▶ [Task objective] Go line by line through the records below. Copy whichever lines contain the string "Zwönitz".

▶ [Records supplied]

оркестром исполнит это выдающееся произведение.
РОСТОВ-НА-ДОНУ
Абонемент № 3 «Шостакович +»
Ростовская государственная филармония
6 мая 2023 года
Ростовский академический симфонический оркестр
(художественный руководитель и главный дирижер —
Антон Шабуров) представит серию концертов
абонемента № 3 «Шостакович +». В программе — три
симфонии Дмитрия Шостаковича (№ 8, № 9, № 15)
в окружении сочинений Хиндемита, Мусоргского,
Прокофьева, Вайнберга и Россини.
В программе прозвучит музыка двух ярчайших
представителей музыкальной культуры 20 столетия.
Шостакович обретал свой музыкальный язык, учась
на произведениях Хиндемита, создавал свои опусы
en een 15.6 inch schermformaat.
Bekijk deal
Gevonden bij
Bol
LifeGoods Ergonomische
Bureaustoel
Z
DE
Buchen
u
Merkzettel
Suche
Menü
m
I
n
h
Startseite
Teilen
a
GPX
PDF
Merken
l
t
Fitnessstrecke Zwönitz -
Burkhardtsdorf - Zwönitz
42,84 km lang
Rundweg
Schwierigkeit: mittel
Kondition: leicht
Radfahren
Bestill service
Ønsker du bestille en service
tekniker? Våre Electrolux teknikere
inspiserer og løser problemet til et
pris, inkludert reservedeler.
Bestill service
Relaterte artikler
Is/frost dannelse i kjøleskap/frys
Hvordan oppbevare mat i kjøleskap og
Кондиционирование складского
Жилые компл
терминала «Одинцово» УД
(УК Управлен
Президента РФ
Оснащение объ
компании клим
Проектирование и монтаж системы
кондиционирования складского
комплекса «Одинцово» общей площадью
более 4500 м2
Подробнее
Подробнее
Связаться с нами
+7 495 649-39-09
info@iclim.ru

▶ [Task response]
Fitnessstrecke Zwönitz -
Burkhardtsdorf - Zwönitz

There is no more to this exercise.